Assignment - Copy, word for word, the lines of the entries below between the one with "safe to use" and the one with "breastfeeding.", inclusive, and leave out everything else.

Material to process -

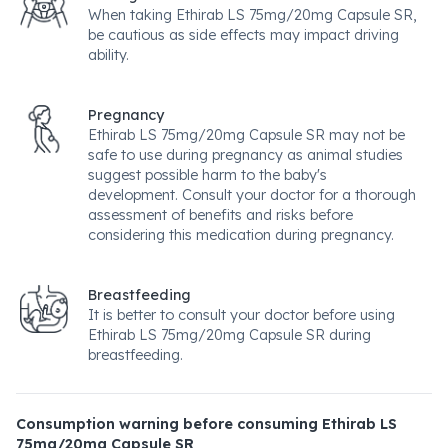
When taking Ethirab LS 75mg/20mg Capsule SR,
be cautious as side effects may impact driving
ability.
Pregnancy
Ethirab LS 75mg/20mg Capsule SR may not be
safe to use during pregnancy as animal studies
suggest possible harm to the baby's
development. Consult your doctor for a thorough
assessment of benefits and risks before
considering this medication during pregnancy.
Breastfeeding
It is better to consult your doctor before using
Ethirab LS 75mg/20mg Capsule SR during
breastfeeding.
Consumption warning before consuming Ethirab LS
75mg/20mg Capsule SR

Answer area -
safe to use during pregnancy as animal studies
suggest possible harm to the baby's
development. Consult your doctor for a thorough
assessment of benefits and risks before
considering this medication during pregnancy.
Breastfeeding
It is better to consult your doctor before using
Ethirab LS 75mg/20mg Capsule SR during
breastfeeding.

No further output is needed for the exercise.